É bela a Quaresma. Não se impõe como a estação penitencial, mas propõe-se como a dos recomeços: da primavera que volta a começar, da vida que aponta diretamente para a luz da Páscoa. Um tempo de novidade, de novos, simples, solidários, concretos estilos de vida, protegendo a “casa comum” e todos os seus habitantes.
«Diz a estas pedras para se tornarem pães!» (Mateus 4,1-11). O pão é um bem, um valor indubitável, santo, porque conserva a coisa mais santa, a vida. Então, o que há de mal no pão? É que Jesus nunca procurou tirar vantagem, em seu proveito, do pão, mas fez-se pão para vantagem de todos. Nunca usou o seu poder para si, mas para multiplicar o pão para a fome de todos.
Jesus responde ao primeiro desafio apostando tudo, oferecendo mais vida: «Não só de pão viverá o homem». O pão dá vida, mas mais vida vem da boca de Deus. Da sua boca veio a luz, o cosmo, a criação. Veio o sopro que nos faz vivos, vieste tu, irmão, amigo, amor meu, que és palavra pronunciada pela boca de Deus para mim e que me faz viver.
Segunda tentação: lança-te do pináculo do templo, e Deus enviará um voo de anjos. A resposta de Jesus soa severa: não tentar Deus, não o fazer através daquilo que aparenta ser a máxima confiança nele, e, pelo contrário, é a sua caricatura, exclusiva procura da vantagem própria.
O mais astuto dos espíritos não se apresenta a Jesus como um adversário, mas como um amigo que quer ajudá-lo a desempenhar melhor a missão de Messias. E, para mais, a tentação é feita com a Bíblia na mão: faz um belo milagre, sinal de que Deus está contigo, as pessoas adoram milagres, e ver-te-ão por trás deles.
Ao contrário, Jesus reenviará para sua casa os curados pela sua mão com uma recomendação surpreendente: toma atenção para não dizeres a ninguém. Ele não busca o sucesso, contenta-se com homens que regressam completos, livres e felizes.
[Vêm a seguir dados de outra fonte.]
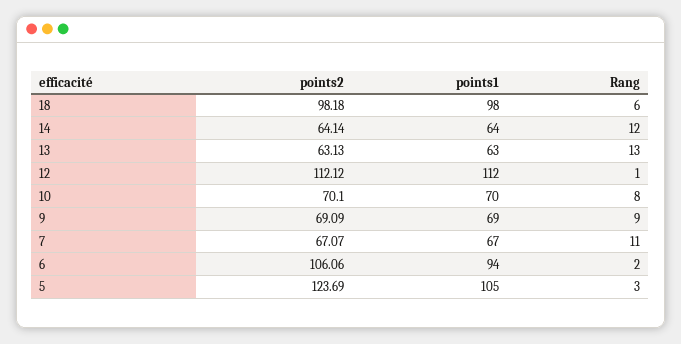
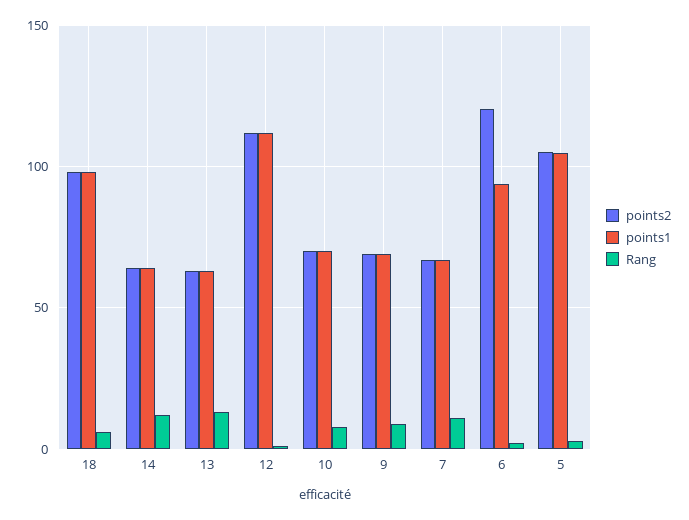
points2, 6: 106.06 -> 120
points2, 5: 123.69 -> 105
Na terceira tentação, o diabo sobe a parada: adora-me, e dar-te-ei todo o poder do mundo. Adora-me, segue a minha lógica, a minha política. Toma o poder, ocupa os lugares-chave, impõe-te. Assim resolverás os problemas, e não com a cruz. A história faz-se com a força, não com a ternura. Queres ter os homens do teu lado, Jesus? Assegura-lhes três coisas: pão, espetáculos e um líder, e tê-los-ás na mão.
Mas para Jesus, todo o poder é idolatria. Ele não procura homens para dominar, quer filhos que se tornem livres e amantes.
Então os anjos aproximaram-se e serviram-no. O Senhor continua a enviar anjos, a cada casa, a quem não queira acumular e dominar: são eles que sabem inventar uma nova carícia, têm olhos de luz, e não fogem. São eles que me sustêm com as suas mãos, incansáveis e leves, todas as vezes que tropeço.